◆ Exercise instructions: Count how many of the lines below contain the string "Premier", with case counting, and reply with the number alone.

◆ Listed records:
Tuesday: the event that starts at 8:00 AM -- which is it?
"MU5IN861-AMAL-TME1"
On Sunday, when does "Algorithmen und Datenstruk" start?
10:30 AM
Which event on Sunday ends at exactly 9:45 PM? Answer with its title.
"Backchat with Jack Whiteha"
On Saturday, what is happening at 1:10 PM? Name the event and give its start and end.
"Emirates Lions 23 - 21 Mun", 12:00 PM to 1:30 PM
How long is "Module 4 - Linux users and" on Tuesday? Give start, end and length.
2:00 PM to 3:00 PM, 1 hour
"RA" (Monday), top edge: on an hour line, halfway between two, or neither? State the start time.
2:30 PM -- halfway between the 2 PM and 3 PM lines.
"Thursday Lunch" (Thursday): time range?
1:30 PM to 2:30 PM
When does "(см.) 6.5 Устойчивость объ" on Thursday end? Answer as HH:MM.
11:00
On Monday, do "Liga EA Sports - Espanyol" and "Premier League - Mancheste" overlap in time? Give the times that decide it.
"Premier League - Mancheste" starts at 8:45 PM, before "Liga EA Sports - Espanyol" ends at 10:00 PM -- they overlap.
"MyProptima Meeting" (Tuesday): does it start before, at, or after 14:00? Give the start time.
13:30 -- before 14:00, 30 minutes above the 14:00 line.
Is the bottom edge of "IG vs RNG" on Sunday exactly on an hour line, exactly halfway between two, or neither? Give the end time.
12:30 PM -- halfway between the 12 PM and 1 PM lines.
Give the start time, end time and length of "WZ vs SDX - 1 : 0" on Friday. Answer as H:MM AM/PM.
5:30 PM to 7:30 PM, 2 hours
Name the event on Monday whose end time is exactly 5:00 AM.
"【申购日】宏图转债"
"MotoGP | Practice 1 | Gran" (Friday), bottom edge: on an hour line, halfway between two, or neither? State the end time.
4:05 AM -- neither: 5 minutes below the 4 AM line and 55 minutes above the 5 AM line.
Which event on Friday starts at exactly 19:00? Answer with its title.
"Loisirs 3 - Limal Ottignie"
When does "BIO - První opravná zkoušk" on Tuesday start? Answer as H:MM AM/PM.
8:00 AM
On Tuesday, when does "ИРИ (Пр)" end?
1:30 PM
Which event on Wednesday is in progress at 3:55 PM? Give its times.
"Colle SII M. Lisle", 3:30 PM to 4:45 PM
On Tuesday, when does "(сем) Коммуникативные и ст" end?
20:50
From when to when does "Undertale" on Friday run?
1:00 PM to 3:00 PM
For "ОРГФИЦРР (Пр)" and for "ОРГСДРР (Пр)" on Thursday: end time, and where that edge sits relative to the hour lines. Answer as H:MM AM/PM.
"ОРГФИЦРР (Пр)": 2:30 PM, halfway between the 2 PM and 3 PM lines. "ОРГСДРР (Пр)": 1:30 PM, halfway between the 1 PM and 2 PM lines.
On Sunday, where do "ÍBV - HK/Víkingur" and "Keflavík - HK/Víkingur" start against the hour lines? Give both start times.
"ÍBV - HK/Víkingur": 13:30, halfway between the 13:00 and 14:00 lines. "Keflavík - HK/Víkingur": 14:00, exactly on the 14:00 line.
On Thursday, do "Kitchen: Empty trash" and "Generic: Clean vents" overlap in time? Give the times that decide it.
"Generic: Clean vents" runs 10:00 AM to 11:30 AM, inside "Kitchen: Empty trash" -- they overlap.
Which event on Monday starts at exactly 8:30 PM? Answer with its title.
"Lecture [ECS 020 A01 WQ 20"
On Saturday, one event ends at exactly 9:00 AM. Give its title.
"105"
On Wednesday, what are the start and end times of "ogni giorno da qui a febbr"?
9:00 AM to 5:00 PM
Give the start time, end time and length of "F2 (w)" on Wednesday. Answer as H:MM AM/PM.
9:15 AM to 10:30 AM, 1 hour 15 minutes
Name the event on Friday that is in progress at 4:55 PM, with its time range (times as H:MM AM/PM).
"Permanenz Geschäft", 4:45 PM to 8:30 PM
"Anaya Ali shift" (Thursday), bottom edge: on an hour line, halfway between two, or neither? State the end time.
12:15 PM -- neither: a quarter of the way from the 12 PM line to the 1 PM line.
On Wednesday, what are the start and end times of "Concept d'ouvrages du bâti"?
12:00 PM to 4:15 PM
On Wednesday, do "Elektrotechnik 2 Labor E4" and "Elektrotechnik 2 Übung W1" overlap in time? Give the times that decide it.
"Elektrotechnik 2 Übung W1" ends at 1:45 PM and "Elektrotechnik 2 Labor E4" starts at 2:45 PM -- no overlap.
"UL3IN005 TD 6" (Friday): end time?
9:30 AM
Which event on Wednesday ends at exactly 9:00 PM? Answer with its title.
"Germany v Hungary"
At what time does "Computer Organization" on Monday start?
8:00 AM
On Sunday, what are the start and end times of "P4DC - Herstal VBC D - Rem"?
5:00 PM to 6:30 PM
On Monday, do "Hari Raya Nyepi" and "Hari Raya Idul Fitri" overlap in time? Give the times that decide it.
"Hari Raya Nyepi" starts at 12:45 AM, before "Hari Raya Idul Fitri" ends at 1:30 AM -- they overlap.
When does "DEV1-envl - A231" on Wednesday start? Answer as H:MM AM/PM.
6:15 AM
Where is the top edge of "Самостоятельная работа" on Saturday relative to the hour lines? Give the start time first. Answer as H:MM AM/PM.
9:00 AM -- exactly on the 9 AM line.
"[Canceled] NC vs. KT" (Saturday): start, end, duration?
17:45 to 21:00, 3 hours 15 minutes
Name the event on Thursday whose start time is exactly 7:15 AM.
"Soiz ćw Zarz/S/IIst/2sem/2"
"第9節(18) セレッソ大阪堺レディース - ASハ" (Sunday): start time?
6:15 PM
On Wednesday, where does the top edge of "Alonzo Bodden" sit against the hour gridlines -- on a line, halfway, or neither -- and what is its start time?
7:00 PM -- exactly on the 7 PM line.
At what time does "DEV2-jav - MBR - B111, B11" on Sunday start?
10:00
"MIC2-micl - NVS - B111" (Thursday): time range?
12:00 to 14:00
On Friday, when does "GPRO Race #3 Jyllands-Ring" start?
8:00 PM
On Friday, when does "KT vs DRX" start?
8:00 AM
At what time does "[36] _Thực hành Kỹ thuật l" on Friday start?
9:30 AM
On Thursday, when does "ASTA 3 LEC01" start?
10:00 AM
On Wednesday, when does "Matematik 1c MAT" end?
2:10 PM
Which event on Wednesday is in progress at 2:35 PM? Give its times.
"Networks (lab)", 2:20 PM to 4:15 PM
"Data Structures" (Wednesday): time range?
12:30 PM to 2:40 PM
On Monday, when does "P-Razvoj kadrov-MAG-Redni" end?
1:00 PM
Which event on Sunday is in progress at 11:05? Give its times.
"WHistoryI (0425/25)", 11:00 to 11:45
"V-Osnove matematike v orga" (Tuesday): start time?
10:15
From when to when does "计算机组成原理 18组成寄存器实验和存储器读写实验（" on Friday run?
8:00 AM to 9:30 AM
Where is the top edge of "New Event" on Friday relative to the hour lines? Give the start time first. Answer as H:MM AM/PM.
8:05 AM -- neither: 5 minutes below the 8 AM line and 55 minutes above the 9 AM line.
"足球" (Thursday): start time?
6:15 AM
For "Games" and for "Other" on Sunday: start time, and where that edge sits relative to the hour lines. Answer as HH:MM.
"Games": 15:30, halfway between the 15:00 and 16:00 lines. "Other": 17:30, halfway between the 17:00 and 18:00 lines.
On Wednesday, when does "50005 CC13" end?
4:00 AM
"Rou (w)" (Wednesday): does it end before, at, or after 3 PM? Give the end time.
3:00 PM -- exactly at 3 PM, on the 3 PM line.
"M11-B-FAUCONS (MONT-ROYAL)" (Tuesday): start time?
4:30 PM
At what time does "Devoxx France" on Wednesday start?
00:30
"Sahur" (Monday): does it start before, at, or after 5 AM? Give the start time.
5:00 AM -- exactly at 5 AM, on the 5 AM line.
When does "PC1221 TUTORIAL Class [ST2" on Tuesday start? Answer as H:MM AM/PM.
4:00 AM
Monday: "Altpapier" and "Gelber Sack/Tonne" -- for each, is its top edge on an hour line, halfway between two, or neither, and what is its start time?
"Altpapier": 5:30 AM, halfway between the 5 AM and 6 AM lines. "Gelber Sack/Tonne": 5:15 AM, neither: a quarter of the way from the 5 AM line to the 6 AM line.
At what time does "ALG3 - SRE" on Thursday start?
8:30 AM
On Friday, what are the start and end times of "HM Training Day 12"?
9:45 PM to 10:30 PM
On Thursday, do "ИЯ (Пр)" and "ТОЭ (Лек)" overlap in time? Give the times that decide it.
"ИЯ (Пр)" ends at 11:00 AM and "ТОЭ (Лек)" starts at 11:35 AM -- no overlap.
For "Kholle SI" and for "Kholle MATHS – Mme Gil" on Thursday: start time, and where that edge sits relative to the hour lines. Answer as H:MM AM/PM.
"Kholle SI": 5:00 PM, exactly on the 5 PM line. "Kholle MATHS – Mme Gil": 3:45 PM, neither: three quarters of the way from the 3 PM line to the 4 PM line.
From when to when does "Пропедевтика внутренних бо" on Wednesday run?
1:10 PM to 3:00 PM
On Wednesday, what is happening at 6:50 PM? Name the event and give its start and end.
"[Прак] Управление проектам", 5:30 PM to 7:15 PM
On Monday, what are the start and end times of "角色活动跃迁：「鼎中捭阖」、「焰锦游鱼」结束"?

◆ Worked solution: 2